In fact, during the first year after SMILE treatments, a U.S. military center demonstrated positive early postoperative outcomes. Of 563 treated eyes, 173 underwent SMILE, 304 underwent PRK, and 86 underwent LASIK. In comparing SMILE with PRK 1 month postoperatively, 87.9% of SMILE patients attained uncorrected distance visual acuity (UDVA) >20/20 more than PRK (73.8%). In assessing SMILE vs LASIK, all parameters were comparable, even at 6 months postoperatively.29
The patient experience is another key area in which SMILE differs from other types of refractive surgeries. In order for femtosecond lasers to make precise cuts, the cornea must first be forced into a defined shape and the femtosecond laser must use either a flat or curved patient interface design to achieve applanation. When flat and curved patient interface designs were compared in 46 patients, flat patient interfaces gave rise to higher IOPs, whereas the curved patient interface caused lower IOPs in response to attachment and suction.30
The importance of collaborative care
Surgeons understand that optometrists know their patients best through regular appointments that emphasize primary care of vision and eye health. While surgeons have a unique role in identifying an optimal procedure for a patient, they often rely on optometrists to learn more about the subtle nuances of a patient’s case that may positively or negatively impact a surgical outcome. An ideal relationship between optometrist and surgeon is one that encourages mutual respect and an understanding about the boundaries of each role. Like any healthy partnership, collaborations between optometrists and surgeons succeed to the degree that information can be freely shared.

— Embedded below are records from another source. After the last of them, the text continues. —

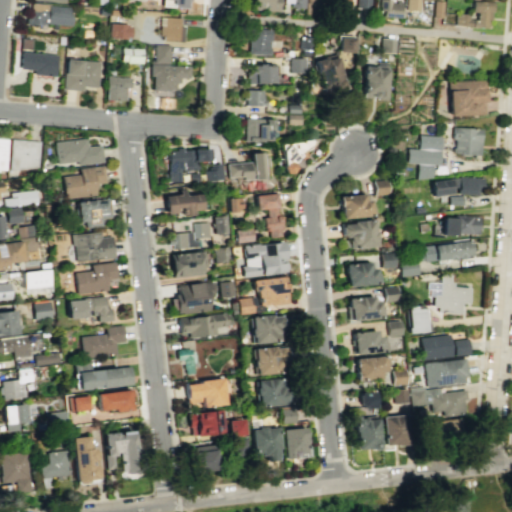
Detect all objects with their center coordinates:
building: (51, 0)
building: (51, 0)
road: (0, 1)
building: (99, 2)
building: (291, 2)
building: (173, 3)
building: (173, 3)
building: (294, 3)
building: (361, 3)
building: (361, 3)
building: (110, 4)
building: (262, 4)
building: (410, 4)
building: (410, 4)
building: (262, 5)
road: (202, 7)
building: (388, 7)
building: (388, 8)
building: (436, 8)
building: (436, 8)
building: (101, 11)
building: (114, 11)
building: (46, 14)
building: (47, 14)
building: (473, 14)
building: (474, 15)
road: (365, 28)
building: (169, 29)
building: (169, 29)
building: (117, 30)
building: (118, 30)
road: (421, 34)
building: (59, 40)
building: (256, 40)
building: (257, 41)
building: (24, 43)
building: (344, 43)
building: (303, 44)
building: (344, 44)
building: (385, 45)
building: (385, 45)
building: (159, 52)
building: (160, 53)
road: (455, 53)
building: (129, 54)
building: (130, 55)
road: (7, 58)
building: (37, 62)
building: (37, 62)
road: (215, 63)
building: (294, 64)
building: (294, 64)
building: (326, 71)
building: (326, 72)
building: (258, 73)
building: (260, 73)
park: (431, 73)
building: (78, 74)
building: (78, 74)
road: (433, 74)
building: (165, 75)
building: (166, 76)
building: (372, 81)
building: (373, 81)
building: (115, 87)
building: (115, 87)
road: (4, 96)
building: (464, 96)
building: (464, 96)
building: (252, 97)
building: (252, 97)
building: (290, 108)
road: (414, 108)
building: (291, 118)
road: (104, 120)
building: (255, 129)
building: (255, 129)
building: (464, 139)
building: (465, 140)
building: (2, 151)
building: (74, 151)
building: (74, 151)
building: (2, 153)
building: (21, 153)
building: (291, 153)
building: (423, 154)
building: (423, 155)
building: (182, 160)
building: (182, 160)
building: (246, 166)
building: (244, 167)
road: (370, 170)
building: (210, 171)
building: (211, 171)
building: (191, 176)
building: (81, 181)
building: (80, 182)
building: (255, 182)
building: (454, 185)
building: (466, 185)
building: (377, 186)
building: (377, 186)
building: (438, 186)
building: (18, 197)
building: (17, 198)
building: (453, 199)
road: (510, 199)
building: (180, 202)
building: (179, 203)
building: (232, 203)
building: (351, 205)
building: (352, 205)
building: (90, 210)
building: (89, 211)
building: (266, 212)
building: (266, 212)
building: (10, 214)
building: (10, 214)
building: (216, 224)
building: (217, 224)
building: (457, 224)
building: (457, 224)
building: (197, 229)
building: (23, 230)
building: (0, 232)
building: (0, 232)
building: (356, 232)
building: (356, 233)
building: (241, 234)
building: (186, 236)
building: (180, 240)
building: (89, 245)
building: (89, 245)
building: (443, 250)
building: (444, 250)
building: (9, 252)
building: (10, 252)
building: (217, 253)
building: (217, 254)
building: (260, 257)
building: (260, 258)
building: (383, 259)
building: (384, 259)
building: (184, 263)
building: (184, 263)
building: (405, 266)
building: (405, 267)
building: (357, 273)
building: (358, 273)
building: (92, 277)
building: (92, 277)
building: (33, 278)
building: (32, 279)
building: (222, 288)
building: (222, 288)
building: (3, 290)
building: (4, 290)
building: (262, 293)
building: (387, 293)
building: (387, 293)
building: (445, 295)
building: (189, 296)
building: (447, 296)
building: (189, 297)
road: (320, 306)
building: (87, 307)
building: (359, 307)
building: (360, 307)
building: (86, 308)
building: (40, 309)
building: (38, 310)
road: (148, 312)
road: (499, 314)
building: (414, 318)
building: (414, 319)
building: (6, 321)
building: (7, 321)
building: (197, 323)
building: (198, 323)
building: (390, 327)
building: (390, 327)
building: (261, 328)
building: (262, 328)
building: (99, 341)
building: (364, 341)
building: (98, 342)
building: (364, 342)
building: (13, 345)
building: (13, 345)
building: (439, 346)
building: (439, 346)
building: (43, 357)
building: (43, 358)
building: (183, 358)
building: (264, 358)
building: (266, 358)
building: (184, 359)
building: (367, 366)
building: (366, 367)
building: (442, 371)
building: (442, 372)
building: (99, 376)
building: (394, 376)
building: (102, 377)
building: (13, 384)
building: (14, 384)
building: (203, 391)
building: (269, 391)
building: (270, 391)
building: (203, 392)
building: (396, 395)
building: (397, 395)
building: (364, 398)
building: (111, 399)
building: (364, 399)
building: (110, 400)
building: (434, 400)
building: (436, 400)
building: (74, 402)
building: (76, 403)
building: (285, 414)
building: (285, 414)
building: (11, 415)
building: (11, 416)
building: (201, 422)
building: (202, 422)
road: (510, 422)
building: (232, 426)
building: (233, 427)
building: (443, 428)
building: (391, 429)
building: (391, 429)
building: (443, 430)
building: (364, 431)
building: (364, 433)
building: (291, 441)
building: (263, 442)
building: (263, 442)
building: (292, 442)
building: (237, 447)
building: (119, 449)
building: (116, 450)
building: (238, 451)
building: (203, 457)
building: (81, 458)
building: (81, 460)
building: (200, 460)
building: (52, 463)
building: (53, 464)
building: (13, 469)
building: (13, 469)
road: (168, 487)
road: (302, 488)
road: (499, 488)
road: (390, 501)
park: (437, 502)
road: (37, 507)
road: (189, 507)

“I invite optometrists to spend time with me, watching a SMILE procedure,” said Dr. Goel. “I also encourage them to watch a LASIK procedure to see the differences. The first thing that they notice is that they aren’t seeing a flap in SMILE procedures. If that patient is their patient, they’re also not seeing the symptoms with SMILE that they typically see postoperatively with LASIK. Once they see the proof in the pudding and they see the results, that’s when they’re really on board with SMILE.”
Completing the loop on contact lens intolerance
Contact lens intolerance can have a profound impact on patients, specifically their aptitude for intermittent to permanent dropout and ultimately seeking a surgical consult as a potential alternative. It is the role of the ECP to determine the best course of action based on the case presentation. In the end, the goal is to empower patients to take an ownership stake in their care to optimize vision, whether it is glasses, contacts, or surgical intervention.
Drs. Goel and Augustine have a contractual or paid relationship with Carl Zeiss Meditec, Inc. and may have received financial support.